[提供された抜粋]
北大が、サケの皮のコラーゲンから人工血管を作ることに成功。

コラーゲン:サケの皮から抽出し人工血管作成 北大チーム

 北海道大などの研究チームが、サケの皮のコラーゲンから人工血管を作り、ラットの大動脈部分に移植したところ、2週間以上の生存が確認された。13日から横浜市内で始まる日本再生医療学会で発表する。海洋性動物のコラーゲンから人工血管を作成し、機能が確認されたのは世界初という。研究チームは、サケからヒトに感染するウイルスが報告されていないことなどから、安全性も高いとみている

 水産加工後に大量に廃棄される天然のサケの皮は北海道で年約2000トンに上る。ここからコラーゲンを抽出した場合、年約600トンを採取できるという。また、従来の人工組織は、牛やブタのコラーゲンを使っていたが、BSE(牛海綿状脳症)など感染症による危険性も懸念されている。

 このため、研究チームは廃棄量が大きく、安全性も高いサケの皮に注目し、再生医療への応用を目指した。

 課題はサケのコラーゲンが熱に弱く、19度で溶けてしまうことだった。そのままではヒトの体内に移植できないため、コラーゲンの構造を糸状の塊に変えたり、構成する分子間の結合を強めるなどの処理を行い、溶け始めの温度を55度まで上げることに成功した。

 耐熱性が上がったコラーゲンで内径1.6ミリ、厚さ0.6ミリのチューブを作り、今年2月下旬にラットの腹部の大動脈へ移植した。その結果、チューブは心臓の拍動に合わせて伸び縮みし、元の大動脈同様の強度と伸縮性が確認された。

 研究チームの永井展裕・北大創成科学共同研究機構特任助手(移植医療)は「今後イヌなどの大型動物で実験し、将来はヒトの心筋梗塞治療に使える細い口径の人工血管開発を目指したい」と話している。



 ウシやブタなどの、比較的人間に近い臓器をもつ動物でなくても、人工血管ならばサケなどの魚からも作り出せるとは…恐るべし。構造が異なる分、BSEの心配もないでしょう。案外いいところをついていると思います。人工血管の応用が効けば、心臓系の疾患をサポートするだけでなく、下肢の静脈瘤などに対しても使うことができるかもしれません。
[/提供された抜粋]
[抽出情報]
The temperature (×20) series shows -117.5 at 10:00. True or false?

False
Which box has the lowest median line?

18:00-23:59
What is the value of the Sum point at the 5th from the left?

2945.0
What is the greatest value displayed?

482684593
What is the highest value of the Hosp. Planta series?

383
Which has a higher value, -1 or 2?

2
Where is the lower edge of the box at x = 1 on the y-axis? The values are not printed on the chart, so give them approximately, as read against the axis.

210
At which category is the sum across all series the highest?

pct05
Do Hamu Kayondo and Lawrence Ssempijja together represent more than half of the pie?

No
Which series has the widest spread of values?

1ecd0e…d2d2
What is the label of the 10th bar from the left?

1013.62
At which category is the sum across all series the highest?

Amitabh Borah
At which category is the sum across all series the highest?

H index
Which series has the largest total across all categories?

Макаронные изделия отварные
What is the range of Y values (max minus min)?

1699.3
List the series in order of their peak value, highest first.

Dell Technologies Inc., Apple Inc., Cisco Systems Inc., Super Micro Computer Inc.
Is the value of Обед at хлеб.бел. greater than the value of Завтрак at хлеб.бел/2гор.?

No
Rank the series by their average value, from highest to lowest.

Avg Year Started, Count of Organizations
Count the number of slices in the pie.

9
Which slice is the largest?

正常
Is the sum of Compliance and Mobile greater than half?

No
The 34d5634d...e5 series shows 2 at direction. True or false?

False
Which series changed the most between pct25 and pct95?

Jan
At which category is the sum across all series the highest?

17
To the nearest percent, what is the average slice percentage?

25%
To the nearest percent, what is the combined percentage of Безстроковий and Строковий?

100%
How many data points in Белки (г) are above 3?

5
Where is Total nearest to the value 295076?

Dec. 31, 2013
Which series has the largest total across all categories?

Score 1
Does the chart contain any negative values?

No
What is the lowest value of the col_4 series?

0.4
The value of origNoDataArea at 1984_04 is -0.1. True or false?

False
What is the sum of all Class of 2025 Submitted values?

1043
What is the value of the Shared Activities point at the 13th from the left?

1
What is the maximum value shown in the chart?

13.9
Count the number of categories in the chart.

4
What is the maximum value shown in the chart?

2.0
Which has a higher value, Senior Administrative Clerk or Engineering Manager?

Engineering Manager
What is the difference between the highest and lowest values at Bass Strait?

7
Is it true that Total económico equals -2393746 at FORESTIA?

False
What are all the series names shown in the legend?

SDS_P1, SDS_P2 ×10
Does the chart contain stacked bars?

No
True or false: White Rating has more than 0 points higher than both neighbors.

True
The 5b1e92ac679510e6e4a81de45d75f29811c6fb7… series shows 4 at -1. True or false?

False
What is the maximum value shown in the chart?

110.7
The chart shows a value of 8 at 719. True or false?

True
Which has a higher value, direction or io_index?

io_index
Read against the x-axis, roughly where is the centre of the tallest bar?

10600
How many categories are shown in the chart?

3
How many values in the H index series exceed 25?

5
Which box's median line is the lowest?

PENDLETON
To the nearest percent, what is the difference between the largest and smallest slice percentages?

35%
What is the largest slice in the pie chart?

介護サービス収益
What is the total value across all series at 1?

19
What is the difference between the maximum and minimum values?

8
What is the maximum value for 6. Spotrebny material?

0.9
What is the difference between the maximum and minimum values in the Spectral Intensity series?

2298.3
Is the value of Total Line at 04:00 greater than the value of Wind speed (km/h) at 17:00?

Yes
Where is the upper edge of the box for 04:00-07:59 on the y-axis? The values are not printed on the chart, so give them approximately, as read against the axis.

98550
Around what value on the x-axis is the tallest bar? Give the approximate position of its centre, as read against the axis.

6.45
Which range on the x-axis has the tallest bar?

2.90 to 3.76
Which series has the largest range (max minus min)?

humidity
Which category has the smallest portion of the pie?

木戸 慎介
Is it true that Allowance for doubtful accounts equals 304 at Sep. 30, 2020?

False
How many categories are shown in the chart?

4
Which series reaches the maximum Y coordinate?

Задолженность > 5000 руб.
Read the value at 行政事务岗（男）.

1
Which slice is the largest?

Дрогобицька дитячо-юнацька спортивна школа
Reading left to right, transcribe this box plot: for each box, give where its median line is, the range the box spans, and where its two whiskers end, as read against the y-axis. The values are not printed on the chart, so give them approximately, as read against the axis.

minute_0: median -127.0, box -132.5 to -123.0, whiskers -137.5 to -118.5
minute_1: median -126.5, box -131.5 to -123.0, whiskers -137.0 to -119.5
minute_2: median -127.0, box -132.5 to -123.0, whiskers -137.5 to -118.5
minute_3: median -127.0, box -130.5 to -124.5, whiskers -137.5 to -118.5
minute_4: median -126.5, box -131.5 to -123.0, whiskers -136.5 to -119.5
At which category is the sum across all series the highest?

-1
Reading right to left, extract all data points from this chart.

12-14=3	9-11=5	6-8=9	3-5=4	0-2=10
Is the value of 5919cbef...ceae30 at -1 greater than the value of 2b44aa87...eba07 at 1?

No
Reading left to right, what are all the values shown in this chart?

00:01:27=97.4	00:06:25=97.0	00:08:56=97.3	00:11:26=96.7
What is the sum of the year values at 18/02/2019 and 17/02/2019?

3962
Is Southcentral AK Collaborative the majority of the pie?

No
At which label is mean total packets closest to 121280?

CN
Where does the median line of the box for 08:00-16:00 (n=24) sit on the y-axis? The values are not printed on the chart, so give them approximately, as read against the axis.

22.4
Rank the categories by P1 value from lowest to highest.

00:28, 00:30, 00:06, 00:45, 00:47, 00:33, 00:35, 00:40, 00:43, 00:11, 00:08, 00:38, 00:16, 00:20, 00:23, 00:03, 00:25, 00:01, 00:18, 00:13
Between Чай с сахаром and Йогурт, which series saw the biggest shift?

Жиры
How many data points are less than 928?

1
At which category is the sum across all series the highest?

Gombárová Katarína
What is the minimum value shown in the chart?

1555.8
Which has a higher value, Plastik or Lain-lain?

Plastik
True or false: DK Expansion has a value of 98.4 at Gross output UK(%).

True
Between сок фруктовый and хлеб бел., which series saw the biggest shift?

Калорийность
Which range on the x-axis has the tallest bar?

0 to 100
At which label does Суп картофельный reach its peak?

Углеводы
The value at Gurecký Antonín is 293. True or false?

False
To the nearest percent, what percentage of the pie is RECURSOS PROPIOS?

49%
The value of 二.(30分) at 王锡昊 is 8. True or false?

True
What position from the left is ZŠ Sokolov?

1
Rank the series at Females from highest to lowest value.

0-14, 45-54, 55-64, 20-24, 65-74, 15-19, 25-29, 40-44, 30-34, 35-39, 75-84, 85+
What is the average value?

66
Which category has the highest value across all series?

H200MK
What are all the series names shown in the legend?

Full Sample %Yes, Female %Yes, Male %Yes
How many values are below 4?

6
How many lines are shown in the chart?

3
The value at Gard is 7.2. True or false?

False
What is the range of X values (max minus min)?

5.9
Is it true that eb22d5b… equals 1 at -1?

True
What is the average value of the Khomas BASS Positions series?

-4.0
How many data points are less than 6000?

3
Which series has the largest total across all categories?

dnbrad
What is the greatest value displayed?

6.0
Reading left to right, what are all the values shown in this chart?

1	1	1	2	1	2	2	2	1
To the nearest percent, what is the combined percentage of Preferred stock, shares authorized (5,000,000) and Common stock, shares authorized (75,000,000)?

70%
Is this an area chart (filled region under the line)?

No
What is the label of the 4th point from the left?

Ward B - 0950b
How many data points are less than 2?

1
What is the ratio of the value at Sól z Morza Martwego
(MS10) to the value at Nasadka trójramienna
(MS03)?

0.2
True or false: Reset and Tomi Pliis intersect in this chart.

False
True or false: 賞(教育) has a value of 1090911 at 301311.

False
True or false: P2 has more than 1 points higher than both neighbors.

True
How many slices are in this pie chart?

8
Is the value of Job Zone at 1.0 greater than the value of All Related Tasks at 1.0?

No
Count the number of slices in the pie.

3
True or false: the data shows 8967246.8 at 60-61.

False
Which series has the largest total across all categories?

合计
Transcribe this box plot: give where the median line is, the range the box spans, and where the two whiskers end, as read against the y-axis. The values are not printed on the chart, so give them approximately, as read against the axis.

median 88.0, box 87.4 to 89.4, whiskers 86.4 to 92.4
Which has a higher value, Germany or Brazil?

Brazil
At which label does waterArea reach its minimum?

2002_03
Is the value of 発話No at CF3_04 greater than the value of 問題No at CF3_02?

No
[/抽出情報]
作業指示 -
a) サケの皮の人工血管に関する抜粋では、処理前のサケのコラーゲンは何度で溶けてしまうとされていますか?
b) 抜粋のうち、「このため、研究チームは廃棄量」から始まり「度まで上げることに成功した。」で終わる部分を、そのまま書き写してください。

各課題への回答 -
a) 19度で溶けてしまいます。

b)
このため、研究チームは廃棄量が大きく、安全性も高いサケの皮に注目し、再生医療への応用を目指した。

 課題はサケのコラーゲンが熱に弱く、19度で溶けてしまうことだった。そのままではヒトの体内に移植できないため、コラーゲンの構造を糸状の塊に変えたり、構成する分子間の結合を強めるなどの処理を行い、溶け始めの温度を55度まで上げることに成功した。